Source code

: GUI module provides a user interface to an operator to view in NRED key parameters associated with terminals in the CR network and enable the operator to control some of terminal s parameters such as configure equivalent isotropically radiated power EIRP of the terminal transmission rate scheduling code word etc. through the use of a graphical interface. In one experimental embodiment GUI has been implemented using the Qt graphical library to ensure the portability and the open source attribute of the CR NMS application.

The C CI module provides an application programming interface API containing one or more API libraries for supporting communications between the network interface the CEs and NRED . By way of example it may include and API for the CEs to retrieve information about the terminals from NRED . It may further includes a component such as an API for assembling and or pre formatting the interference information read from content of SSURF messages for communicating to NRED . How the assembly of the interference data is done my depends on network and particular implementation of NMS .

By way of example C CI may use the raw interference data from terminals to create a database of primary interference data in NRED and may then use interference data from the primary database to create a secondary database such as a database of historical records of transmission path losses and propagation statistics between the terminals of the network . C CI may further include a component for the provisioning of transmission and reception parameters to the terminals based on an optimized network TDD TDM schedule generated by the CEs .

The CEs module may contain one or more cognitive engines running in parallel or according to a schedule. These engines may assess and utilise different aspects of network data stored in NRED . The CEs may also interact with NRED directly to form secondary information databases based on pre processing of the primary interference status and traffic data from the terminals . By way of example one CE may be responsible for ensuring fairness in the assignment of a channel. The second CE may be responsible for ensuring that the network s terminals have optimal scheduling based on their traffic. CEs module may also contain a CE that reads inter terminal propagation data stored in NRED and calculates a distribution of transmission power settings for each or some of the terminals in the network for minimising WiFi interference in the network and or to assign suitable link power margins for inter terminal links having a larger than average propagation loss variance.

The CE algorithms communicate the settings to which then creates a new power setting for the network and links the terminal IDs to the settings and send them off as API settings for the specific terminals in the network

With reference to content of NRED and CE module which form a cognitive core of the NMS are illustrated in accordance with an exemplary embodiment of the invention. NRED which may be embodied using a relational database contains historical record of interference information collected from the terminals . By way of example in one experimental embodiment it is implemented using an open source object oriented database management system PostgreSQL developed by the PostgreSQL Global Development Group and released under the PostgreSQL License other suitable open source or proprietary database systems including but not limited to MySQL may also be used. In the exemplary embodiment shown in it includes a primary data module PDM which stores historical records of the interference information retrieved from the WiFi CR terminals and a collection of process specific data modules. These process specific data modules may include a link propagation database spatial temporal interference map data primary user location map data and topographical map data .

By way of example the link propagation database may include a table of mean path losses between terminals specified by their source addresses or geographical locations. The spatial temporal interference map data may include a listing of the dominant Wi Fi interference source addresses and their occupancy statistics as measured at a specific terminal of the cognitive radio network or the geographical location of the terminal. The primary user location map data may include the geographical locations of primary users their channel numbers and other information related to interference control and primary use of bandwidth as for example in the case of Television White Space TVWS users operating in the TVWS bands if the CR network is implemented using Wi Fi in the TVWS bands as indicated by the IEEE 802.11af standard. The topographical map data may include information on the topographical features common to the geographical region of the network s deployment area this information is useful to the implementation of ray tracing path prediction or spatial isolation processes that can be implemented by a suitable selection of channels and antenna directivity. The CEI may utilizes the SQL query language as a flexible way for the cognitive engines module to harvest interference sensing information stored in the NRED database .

TAREFA:
Reproduza todas as linhas dos registros acima, uma a uma e sem alterar nada.

SOLUÇÃO:
Source code

: GUI module provides a user interface to an operator to view in NRED key parameters associated with terminals in the CR network and enable the operator to control some of terminal s parameters such as configure equivalent isotropically radiated power EIRP of the terminal transmission rate scheduling code word etc. through the use of a graphical interface. In one experimental embodiment GUI has been implemented using the Qt graphical library to ensure the portability and the open source attribute of the CR NMS application.

The C CI module provides an application programming interface API containing one or more API libraries for supporting communications between the network interface the CEs and NRED . By way of example it may include and API for the CEs to retrieve information about the terminals from NRED . It may further includes a component such as an API for assembling and or pre formatting the interference information read from content of SSURF messages for communicating to NRED . How the assembly of the interference data is done my depends on network and particular implementation of NMS .

By way of example C CI may use the raw interference data from terminals to create a database of primary interference data in NRED and may then use interference data from the primary database to create a secondary database such as a database of historical records of transmission path losses and propagation statistics between the terminals of the network . C CI may further include a component for the provisioning of transmission and reception parameters to the terminals based on an optimized network TDD TDM schedule generated by the CEs .

The CEs module may contain one or more cognitive engines running in parallel or according to a schedule. These engines may assess and utilise different aspects of network data stored in NRED . The CEs may also interact with NRED directly to form secondary information databases based on pre processing of the primary interference status and traffic data from the terminals . By way of example one CE may be responsible for ensuring fairness in the assignment of a channel. The second CE may be responsible for ensuring that the network s terminals have optimal scheduling based on their traffic. CEs module may also contain a CE that reads inter terminal propagation data stored in NRED and calculates a distribution of transmission power settings for each or some of the terminals in the network for minimising WiFi interference in the network and or to assign suitable link power margins for inter terminal links having a larger than average propagation loss variance.

The CE algorithms communicate the settings to which then creates a new power setting for the network and links the terminal IDs to the settings and send them off as API settings for the specific terminals in the network

With reference to content of NRED and CE module which form a cognitive core of the NMS are illustrated in accordance with an exemplary embodiment of the invention. NRED which may be embodied using a relational database contains historical record of interference information collected from the terminals . By way of example in one experimental embodiment it is implemented using an open source object oriented database management system PostgreSQL developed by the PostgreSQL Global Development Group and released under the PostgreSQL License other suitable open source or proprietary database systems including but not limited to MySQL may also be used. In the exemplary embodiment shown in it includes a primary data module PDM which stores historical records of the interference information retrieved from the WiFi CR terminals and a collection of process specific data modules. These process specific data modules may include a link propagation database spatial temporal interference map data primary user location map data and topographical map data .

By way of example the link propagation database may include a table of mean path losses between terminals specified by their source addresses or geographical locations. The spatial temporal interference map data may include a listing of the dominant Wi Fi interference source addresses and their occupancy statistics as measured at a specific terminal of the cognitive radio network or the geographical location of the terminal. The primary user location map data may include the geographical locations of primary users their channel numbers and other information related to interference control and primary use of bandwidth as for example in the case of Television White Space TVWS users operating in the TVWS bands if the CR network is implemented using Wi Fi in the TVWS bands as indicated by the IEEE 802.11af standard. The topographical map data may include information on the topographical features common to the geographical region of the network s deployment area this information is useful to the implementation of ray tracing path prediction or spatial isolation processes that can be implemented by a suitable selection of channels and antenna directivity. The CEI may utilizes the SQL query language as a flexible way for the cognitive engines module to harvest interference sensing information stored in the NRED database .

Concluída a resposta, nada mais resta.